On debt, the Russian Federation cancelled $3.4 bn of African debt in 2002, while 22 African countries are set to benefit from $32 bn in debt relief under the Heavily Indebted Poor Countries (HIPC) initiative.

Conflict, famine and trade

Responding to the proliferation of armed conflicts in Africa -- and as part of the G-8's general concern for global security -- the African and G-8 leaders adopted a joint plan to enhance African capacities to undertake peace operations. Among other measures, it projects the creation, equipping and training of African multinational standby brigades by 2010, under the direction of the African Union and sub-regional African organizations.

The G-8 leaders also approved separate action plans on water and health, both of which prominently highlighted Africa's needs. A plan on famine focused mainly on Africa, and emphasized that combating famine requires both short-term emergency relief and longer-term efforts to promote rural development, fight HIV/AIDS and improve governance.

However, Mr. Phil Twyford, spokesman of Oxfam, a UK-based non-governmental development organization, maintained that the G-8 famine plan was "completely empty." He noted that it did not address the problem of the high agricultural subsidies that Europe and the US pay to their own farmers, a practice that tends to flood world markets with agricultural surpluses and depresses the prices that African farmers receive for their crops.
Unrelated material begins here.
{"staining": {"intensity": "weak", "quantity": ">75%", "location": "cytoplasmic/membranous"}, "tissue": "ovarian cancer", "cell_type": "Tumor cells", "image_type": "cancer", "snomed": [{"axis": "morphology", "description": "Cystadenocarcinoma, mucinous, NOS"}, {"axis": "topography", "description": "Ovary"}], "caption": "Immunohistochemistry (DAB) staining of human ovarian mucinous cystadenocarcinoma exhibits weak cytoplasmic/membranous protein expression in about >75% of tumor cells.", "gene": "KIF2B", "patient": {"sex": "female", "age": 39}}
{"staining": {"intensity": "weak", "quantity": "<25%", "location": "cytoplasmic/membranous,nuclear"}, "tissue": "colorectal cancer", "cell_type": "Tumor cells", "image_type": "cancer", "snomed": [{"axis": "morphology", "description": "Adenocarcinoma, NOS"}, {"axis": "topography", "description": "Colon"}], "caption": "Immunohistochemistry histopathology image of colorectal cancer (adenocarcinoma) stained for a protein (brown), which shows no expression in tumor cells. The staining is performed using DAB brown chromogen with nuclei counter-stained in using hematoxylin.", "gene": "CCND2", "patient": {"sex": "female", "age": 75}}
The issue of subsidies came up in the discussions among G-8 leaders, but no breakthroughs were achieved (although a few weeks later the European Union did indicate greater willingness to consider eventually reducing some of its subsidies). Commenting on the impasse at the summit, President Wade called Northern agricultural subsidies "a great injustice that is against the interests of Africans."

The Senegalese president noted that while Africans did not get everything they wanted from the G-8 summit, "We are not bitter, since we cannot act politically with bitterness. But we do have the will to make ourselves heard. We are defending the interests of Africa with the means we have."